Wet van Ritchter-Wenzel verhalen, verklaringen en voorbeelden



de wet van Ritchter-Wenzel of van de reciprocale proporties is er een die vaststelt dat de massahoeveelheden tussen twee verbindingen toelaten om die van een derde verbinding te bepalen. Het is een van de wetten van stoichiometrie, samen met de wet van Lavoisier (wet van behoud van massa); de wet van Proust (wet van definitieve proporties); en de wet van Dalton (wet van meerdere verhoudingen).
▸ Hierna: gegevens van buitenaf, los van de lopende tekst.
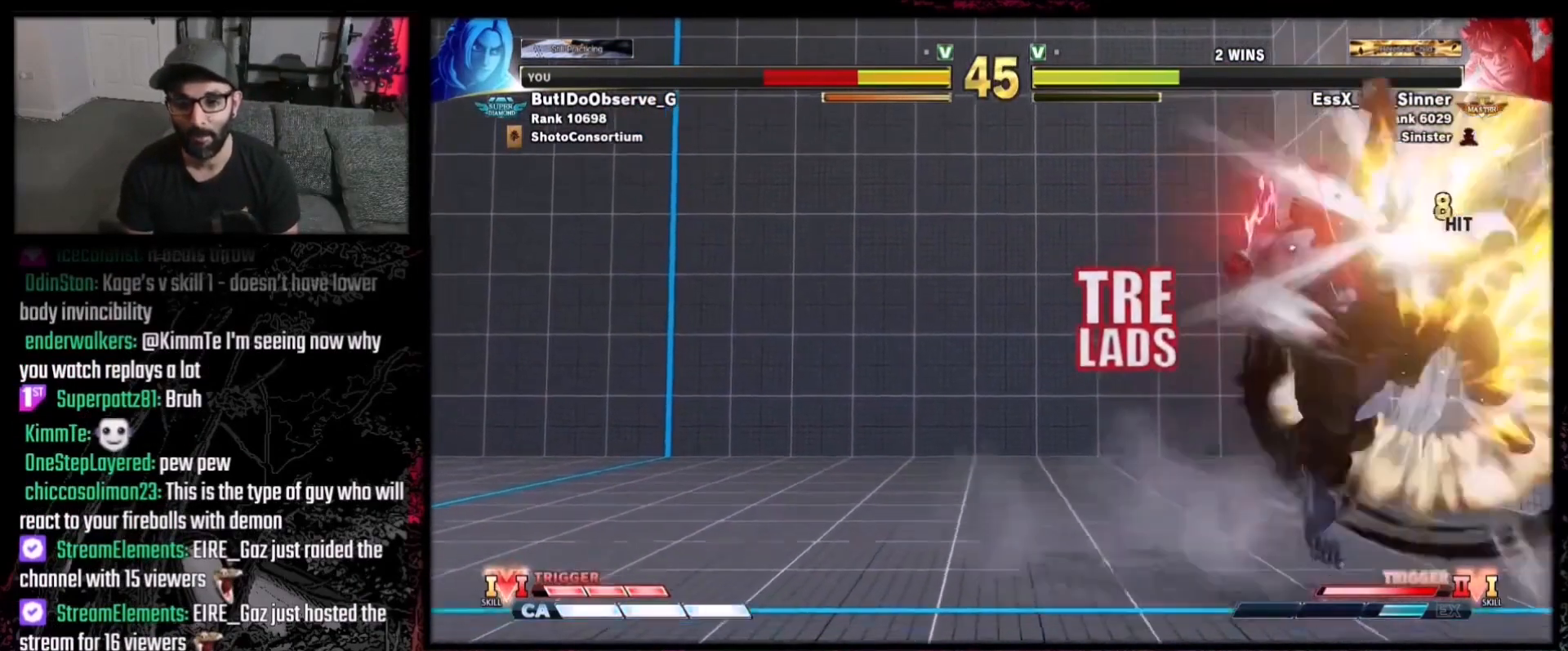
{"buttons": [], "events": [[67, "A", "down"], [67, "X", "down"], [100, "B", "down"], [167, "A", "up"], [167, "X", "up"], [234, "R2", "down"], [267, "B", "up"], [300, "R2", "up"]]}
Ritcher verkondigde zijn wet in 1792 in een boek dat de basis legde voor stoichiometrie, gebaseerd op het onderzoek van Carl F Wenzel, die in 1777 de eerste equivalentietabel publiceerde voor zuren en basen..

Een eenvoudige manier om het te visualiseren is via een "reciproke driehoek" (bovenste afbeelding). Als de massa's van A, C en B die worden gemengd om de AC- en AB-verbindingen te vormen, bekend zijn, kan worden bepaald hoeveel van C en B worden gemengd of gereageerd om de CB-verbinding te vormen..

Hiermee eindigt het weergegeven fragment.